WHAT IS NEEDED
Could the records below please be retyped exactly, with their pictures left out?

++++ RECORDS FOR THE TASK ++++

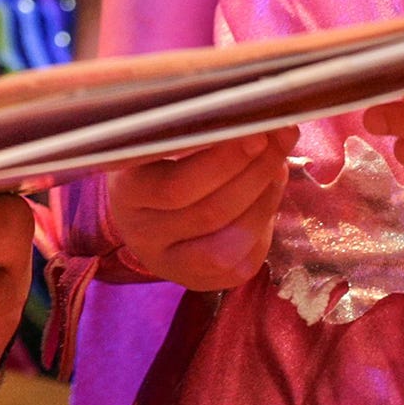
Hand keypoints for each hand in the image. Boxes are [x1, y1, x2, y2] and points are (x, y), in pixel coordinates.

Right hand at [105, 128, 296, 291]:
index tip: (255, 131)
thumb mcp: (159, 139)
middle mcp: (140, 232)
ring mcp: (169, 261)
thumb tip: (270, 123)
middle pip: (208, 211)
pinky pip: (241, 261)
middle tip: (278, 141)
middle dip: (253, 174)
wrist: (139, 211)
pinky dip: (263, 224)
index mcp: (125, 192)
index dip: (221, 162)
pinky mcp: (198, 281)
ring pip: (228, 240)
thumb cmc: (154, 160)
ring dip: (264, 198)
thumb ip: (202, 130)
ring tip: (277, 164)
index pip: (174, 185)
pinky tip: (268, 194)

++++

ANSWER TO THIS PROBLEM
Hand keypoints for each hand in the image. Boxes are [x1, y1, x2, y2] and points are (x, y), in pixel coordinates.

Right hand at [105, 128, 296, 291]:
index tip: (255, 131)
thumb mcp: (159, 139)
middle mcp: (140, 232)
ring mcp: (169, 261)
thumb tip: (270, 123)
middle pip: (208, 211)
pinky pip: (241, 261)
middle tip: (278, 141)
middle dip: (253, 174)
wrist: (139, 211)
pinky dip: (263, 224)
index mcp: (125, 192)
index dip: (221, 162)
pinky mcp: (198, 281)
ring pip: (228, 240)
thumb cmc: (154, 160)
ring dip: (264, 198)
thumb ip: (202, 130)
ring tip: (277, 164)
index pip: (174, 185)
pinky tip: (268, 194)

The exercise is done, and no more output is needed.